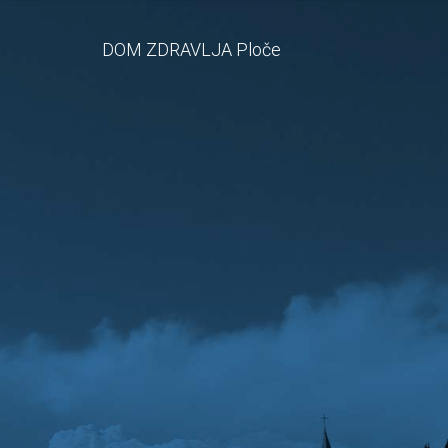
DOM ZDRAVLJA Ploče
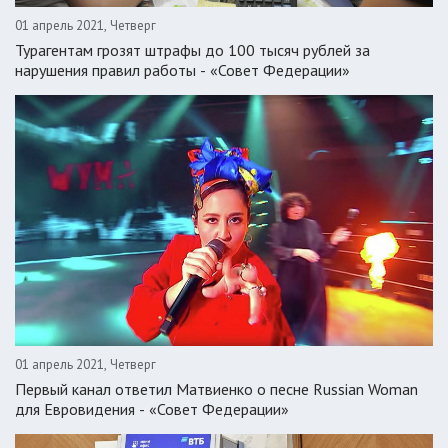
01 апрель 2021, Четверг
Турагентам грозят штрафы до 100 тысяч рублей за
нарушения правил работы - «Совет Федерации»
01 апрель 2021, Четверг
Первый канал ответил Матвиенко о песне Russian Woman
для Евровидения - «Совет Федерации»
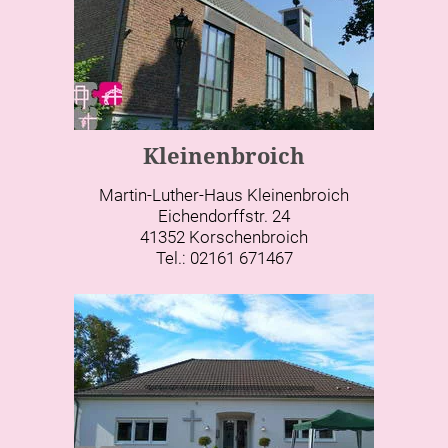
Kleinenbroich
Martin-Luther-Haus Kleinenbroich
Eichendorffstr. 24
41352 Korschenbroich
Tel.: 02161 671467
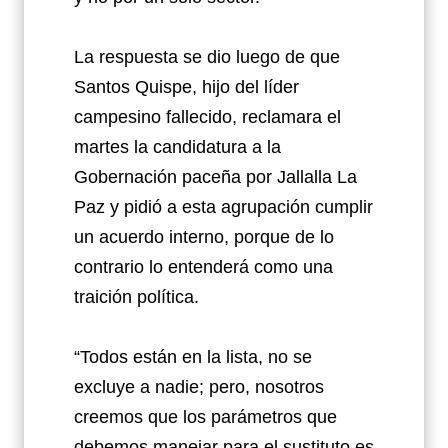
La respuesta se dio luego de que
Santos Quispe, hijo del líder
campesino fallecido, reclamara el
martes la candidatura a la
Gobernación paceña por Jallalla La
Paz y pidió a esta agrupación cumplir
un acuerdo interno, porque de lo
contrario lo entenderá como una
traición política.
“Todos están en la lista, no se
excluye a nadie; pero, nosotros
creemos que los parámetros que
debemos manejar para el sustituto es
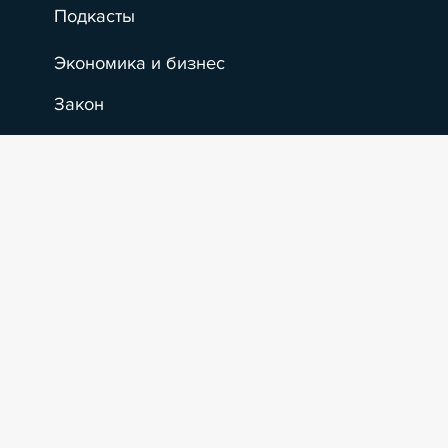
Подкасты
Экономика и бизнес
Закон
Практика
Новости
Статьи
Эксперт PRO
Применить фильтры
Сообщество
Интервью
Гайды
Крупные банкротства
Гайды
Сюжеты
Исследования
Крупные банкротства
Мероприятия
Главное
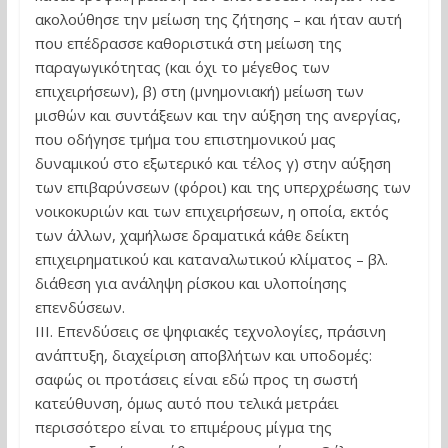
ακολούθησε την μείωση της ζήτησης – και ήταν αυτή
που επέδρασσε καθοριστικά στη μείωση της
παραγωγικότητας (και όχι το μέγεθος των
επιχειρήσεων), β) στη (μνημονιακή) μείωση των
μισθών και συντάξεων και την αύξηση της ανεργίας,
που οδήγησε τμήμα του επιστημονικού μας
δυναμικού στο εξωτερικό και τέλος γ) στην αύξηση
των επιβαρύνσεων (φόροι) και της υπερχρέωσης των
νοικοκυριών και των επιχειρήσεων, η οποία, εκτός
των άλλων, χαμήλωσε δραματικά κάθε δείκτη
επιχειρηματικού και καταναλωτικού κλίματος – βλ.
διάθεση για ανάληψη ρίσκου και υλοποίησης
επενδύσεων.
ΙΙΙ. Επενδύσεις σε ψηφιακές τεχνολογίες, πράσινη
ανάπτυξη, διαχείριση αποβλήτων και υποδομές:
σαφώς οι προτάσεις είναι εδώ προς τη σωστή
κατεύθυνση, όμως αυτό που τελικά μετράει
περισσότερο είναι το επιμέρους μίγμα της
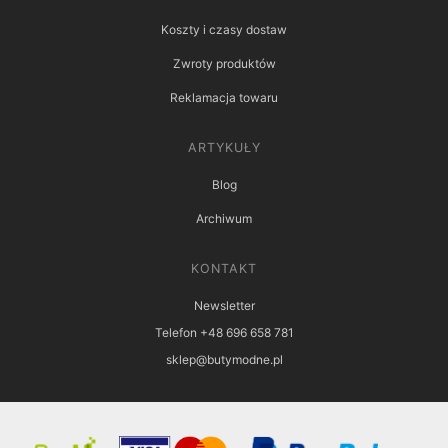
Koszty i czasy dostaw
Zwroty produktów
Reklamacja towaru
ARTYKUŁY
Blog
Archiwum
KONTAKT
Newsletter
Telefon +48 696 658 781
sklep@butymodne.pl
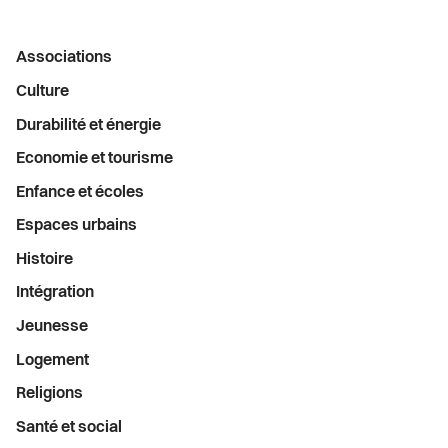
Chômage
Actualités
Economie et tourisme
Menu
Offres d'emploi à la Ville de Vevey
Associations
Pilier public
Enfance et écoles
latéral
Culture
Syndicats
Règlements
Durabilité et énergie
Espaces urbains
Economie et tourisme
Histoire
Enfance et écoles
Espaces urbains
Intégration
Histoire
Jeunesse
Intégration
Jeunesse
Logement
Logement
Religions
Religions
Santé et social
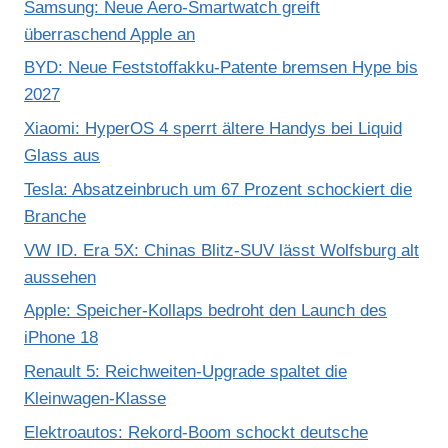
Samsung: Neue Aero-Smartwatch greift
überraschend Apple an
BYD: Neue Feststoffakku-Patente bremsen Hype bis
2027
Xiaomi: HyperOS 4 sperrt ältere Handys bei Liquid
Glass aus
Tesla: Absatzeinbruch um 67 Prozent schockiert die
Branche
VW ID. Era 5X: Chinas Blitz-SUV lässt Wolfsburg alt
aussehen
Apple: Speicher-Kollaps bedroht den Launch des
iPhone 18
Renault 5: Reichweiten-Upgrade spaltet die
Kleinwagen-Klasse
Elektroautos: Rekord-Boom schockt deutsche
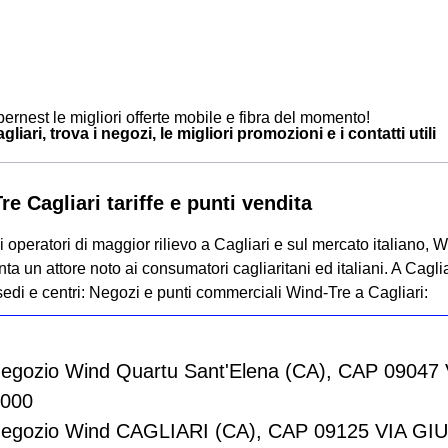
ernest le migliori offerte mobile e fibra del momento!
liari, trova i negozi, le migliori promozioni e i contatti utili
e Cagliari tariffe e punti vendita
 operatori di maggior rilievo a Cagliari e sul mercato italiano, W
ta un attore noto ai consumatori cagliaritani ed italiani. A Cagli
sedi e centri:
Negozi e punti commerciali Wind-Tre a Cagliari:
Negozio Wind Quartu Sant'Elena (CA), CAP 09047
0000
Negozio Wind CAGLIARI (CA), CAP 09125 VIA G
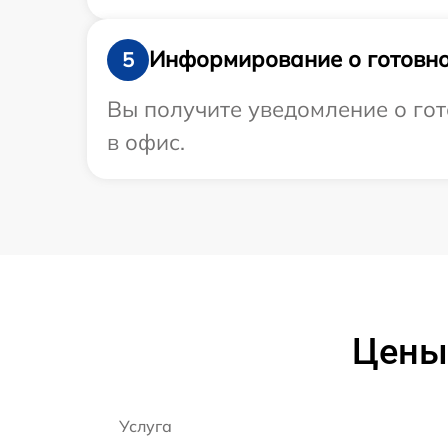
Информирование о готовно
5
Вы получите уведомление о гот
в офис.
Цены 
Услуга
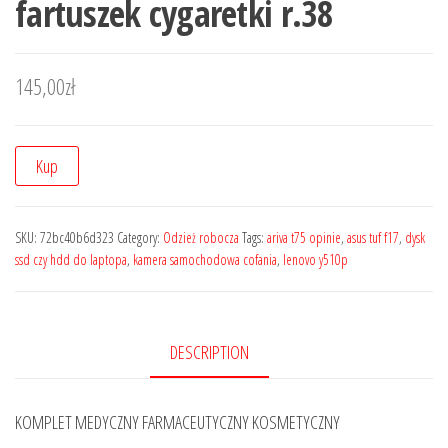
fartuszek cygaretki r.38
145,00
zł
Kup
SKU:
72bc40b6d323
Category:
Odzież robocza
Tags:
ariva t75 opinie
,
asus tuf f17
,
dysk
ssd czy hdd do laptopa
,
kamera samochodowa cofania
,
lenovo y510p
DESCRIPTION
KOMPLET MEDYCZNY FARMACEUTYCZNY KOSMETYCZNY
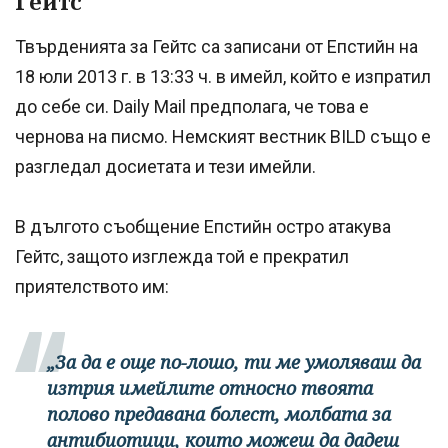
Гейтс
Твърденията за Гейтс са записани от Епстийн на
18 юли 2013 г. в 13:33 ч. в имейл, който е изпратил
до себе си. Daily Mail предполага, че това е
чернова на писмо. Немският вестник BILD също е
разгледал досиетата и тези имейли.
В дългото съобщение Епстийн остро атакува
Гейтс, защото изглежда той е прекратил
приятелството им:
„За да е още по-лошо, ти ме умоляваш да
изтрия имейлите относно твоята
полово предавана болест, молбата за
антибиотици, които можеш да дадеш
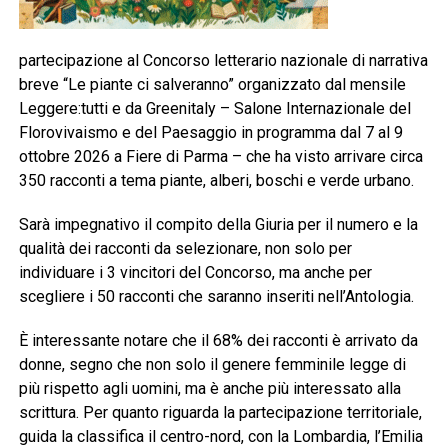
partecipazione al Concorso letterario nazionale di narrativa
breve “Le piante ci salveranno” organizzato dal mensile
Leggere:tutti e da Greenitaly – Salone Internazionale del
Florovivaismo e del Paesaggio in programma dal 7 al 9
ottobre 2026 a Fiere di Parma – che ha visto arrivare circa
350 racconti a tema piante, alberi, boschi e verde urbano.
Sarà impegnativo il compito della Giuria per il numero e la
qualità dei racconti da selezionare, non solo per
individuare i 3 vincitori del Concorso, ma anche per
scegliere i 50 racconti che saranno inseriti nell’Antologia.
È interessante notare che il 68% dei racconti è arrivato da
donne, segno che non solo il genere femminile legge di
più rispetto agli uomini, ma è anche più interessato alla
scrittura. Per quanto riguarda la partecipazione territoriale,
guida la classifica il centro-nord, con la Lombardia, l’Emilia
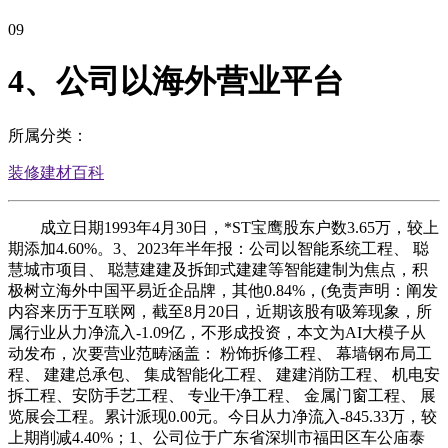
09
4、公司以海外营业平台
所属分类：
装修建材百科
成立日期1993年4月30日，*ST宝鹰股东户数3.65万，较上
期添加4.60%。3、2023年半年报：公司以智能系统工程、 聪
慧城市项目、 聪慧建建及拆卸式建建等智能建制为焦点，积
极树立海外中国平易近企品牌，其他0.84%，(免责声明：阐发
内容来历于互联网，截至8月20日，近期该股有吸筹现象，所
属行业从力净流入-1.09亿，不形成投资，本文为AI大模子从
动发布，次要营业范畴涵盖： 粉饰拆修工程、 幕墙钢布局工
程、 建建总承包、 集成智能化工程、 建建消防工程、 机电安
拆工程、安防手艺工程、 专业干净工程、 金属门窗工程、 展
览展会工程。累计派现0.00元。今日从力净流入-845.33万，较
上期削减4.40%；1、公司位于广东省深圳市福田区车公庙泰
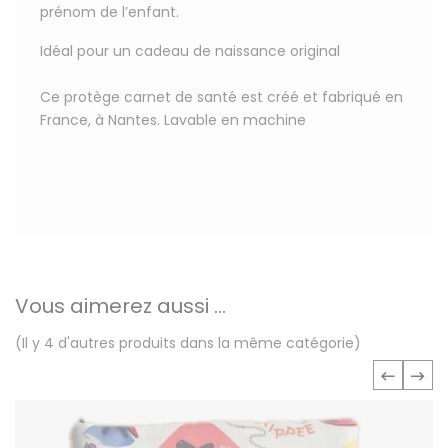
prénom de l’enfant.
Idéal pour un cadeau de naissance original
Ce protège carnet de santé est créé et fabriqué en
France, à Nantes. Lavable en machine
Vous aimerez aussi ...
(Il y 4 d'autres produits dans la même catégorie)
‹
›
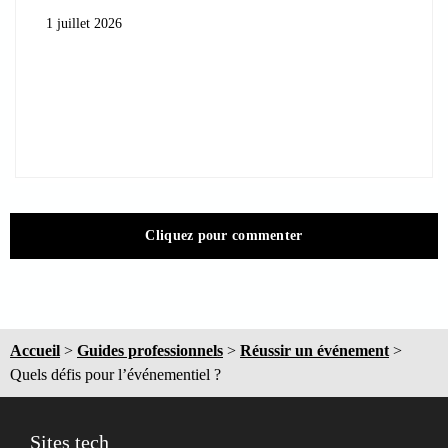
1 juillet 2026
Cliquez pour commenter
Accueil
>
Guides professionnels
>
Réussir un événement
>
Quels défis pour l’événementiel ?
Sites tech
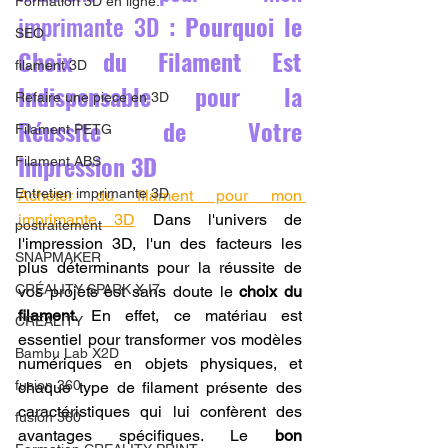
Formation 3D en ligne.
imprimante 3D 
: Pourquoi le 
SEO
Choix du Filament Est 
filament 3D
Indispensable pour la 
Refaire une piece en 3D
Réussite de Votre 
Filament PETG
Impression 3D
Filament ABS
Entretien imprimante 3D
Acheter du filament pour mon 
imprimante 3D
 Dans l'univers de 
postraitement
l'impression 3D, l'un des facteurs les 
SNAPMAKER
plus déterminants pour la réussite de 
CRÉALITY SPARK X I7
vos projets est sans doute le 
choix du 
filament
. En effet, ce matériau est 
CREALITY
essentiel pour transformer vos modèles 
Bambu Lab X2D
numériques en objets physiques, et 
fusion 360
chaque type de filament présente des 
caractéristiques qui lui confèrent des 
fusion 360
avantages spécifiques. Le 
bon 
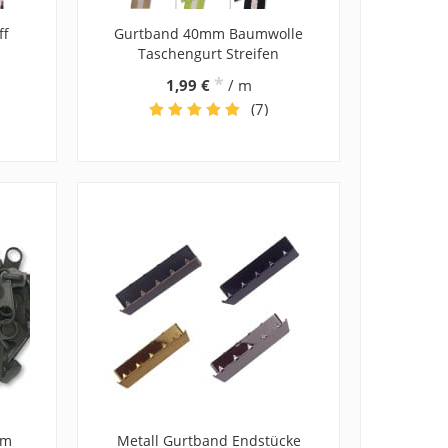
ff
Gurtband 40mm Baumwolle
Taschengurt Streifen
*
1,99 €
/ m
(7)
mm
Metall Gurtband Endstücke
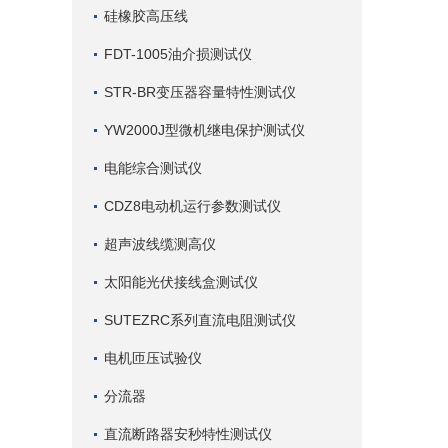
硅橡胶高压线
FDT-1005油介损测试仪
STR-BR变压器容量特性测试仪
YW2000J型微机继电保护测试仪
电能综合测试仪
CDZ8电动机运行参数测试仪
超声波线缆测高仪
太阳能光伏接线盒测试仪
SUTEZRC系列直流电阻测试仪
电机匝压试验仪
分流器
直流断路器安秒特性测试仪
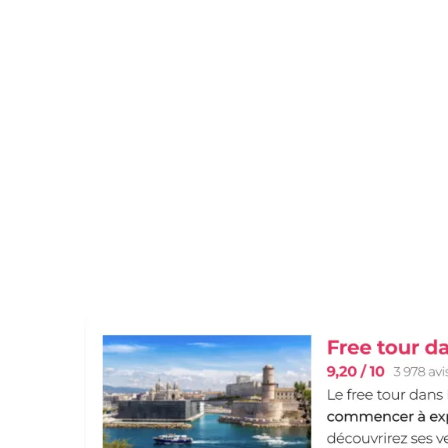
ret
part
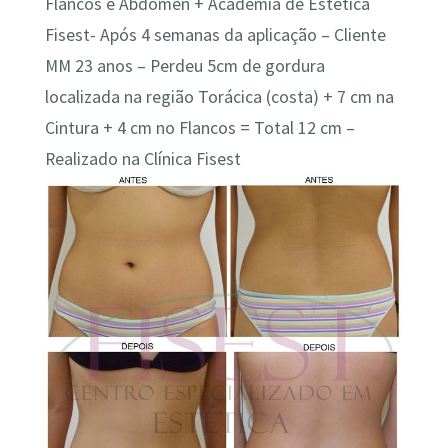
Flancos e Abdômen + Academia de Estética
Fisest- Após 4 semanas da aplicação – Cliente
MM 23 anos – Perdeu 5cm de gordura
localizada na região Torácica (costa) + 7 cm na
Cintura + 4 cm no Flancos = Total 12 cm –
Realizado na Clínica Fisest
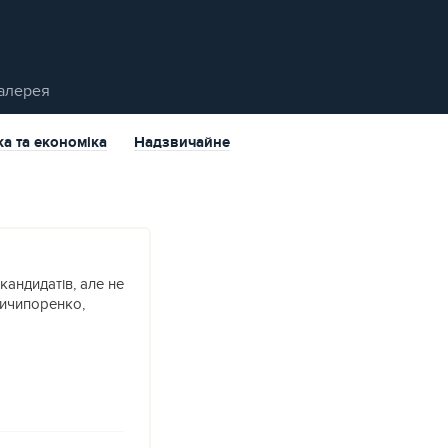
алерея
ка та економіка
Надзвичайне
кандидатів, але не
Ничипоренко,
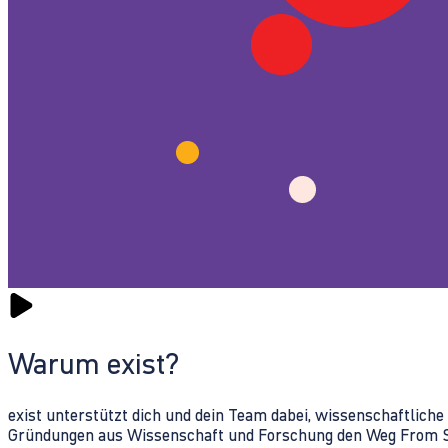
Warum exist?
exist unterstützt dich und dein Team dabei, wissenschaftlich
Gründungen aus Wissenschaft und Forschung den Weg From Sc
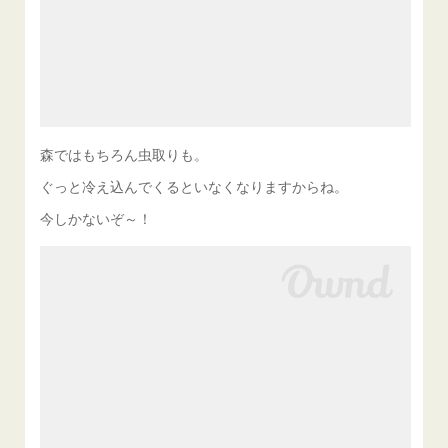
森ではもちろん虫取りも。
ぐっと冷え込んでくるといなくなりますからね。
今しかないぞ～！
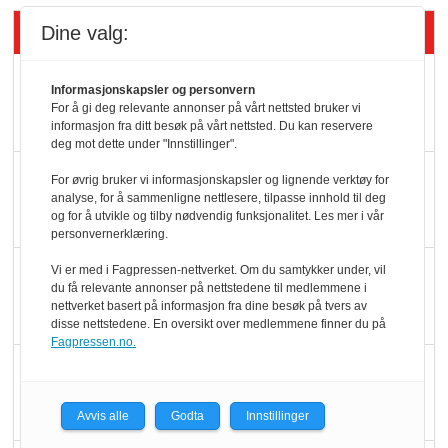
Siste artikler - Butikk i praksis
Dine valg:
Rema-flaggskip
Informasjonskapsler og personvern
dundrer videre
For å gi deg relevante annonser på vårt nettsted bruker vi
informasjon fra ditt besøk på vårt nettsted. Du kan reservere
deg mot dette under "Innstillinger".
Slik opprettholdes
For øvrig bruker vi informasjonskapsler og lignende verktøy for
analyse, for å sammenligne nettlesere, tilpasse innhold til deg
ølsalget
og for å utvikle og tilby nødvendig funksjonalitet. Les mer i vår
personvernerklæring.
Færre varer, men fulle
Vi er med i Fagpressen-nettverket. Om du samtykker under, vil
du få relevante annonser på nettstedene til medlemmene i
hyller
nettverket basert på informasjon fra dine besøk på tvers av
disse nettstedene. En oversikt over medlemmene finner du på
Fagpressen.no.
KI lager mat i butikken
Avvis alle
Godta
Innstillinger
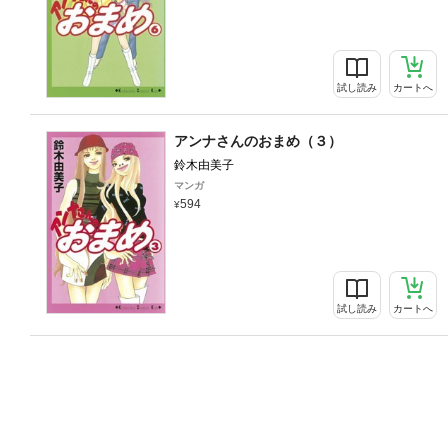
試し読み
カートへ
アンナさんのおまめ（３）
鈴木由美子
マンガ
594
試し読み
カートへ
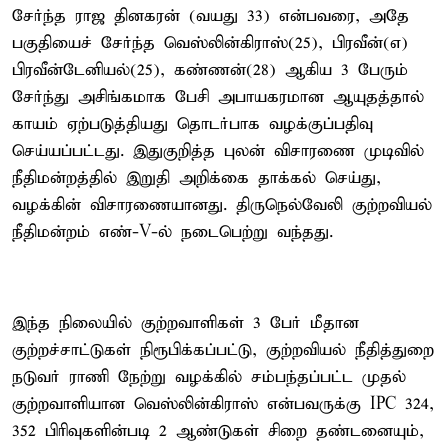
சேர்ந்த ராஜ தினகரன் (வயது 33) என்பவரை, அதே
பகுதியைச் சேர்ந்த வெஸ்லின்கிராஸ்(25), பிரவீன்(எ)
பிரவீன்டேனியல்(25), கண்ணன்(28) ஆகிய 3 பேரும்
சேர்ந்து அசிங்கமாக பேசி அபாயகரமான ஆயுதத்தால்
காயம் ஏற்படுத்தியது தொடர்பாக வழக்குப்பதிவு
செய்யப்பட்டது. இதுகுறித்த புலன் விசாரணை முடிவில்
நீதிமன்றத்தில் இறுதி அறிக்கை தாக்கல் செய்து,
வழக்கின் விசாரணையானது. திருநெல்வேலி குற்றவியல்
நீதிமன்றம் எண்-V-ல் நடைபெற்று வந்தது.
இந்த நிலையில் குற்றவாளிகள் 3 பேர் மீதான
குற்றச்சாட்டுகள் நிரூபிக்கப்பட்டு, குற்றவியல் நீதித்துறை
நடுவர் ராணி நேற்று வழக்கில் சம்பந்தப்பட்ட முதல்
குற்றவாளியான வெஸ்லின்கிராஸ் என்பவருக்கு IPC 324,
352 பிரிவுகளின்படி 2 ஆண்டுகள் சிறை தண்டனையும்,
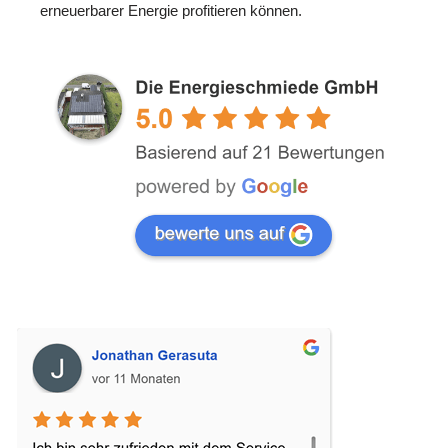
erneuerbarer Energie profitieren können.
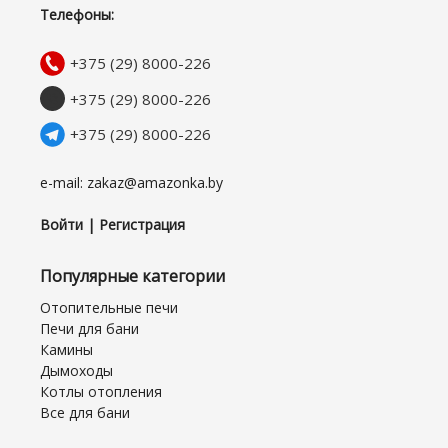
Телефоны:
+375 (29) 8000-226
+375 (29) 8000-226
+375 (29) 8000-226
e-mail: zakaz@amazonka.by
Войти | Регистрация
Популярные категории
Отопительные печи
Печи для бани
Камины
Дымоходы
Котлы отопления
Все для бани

Request
From the records above, determine how many lines hold "imprimante" and give only that number.

Written response
3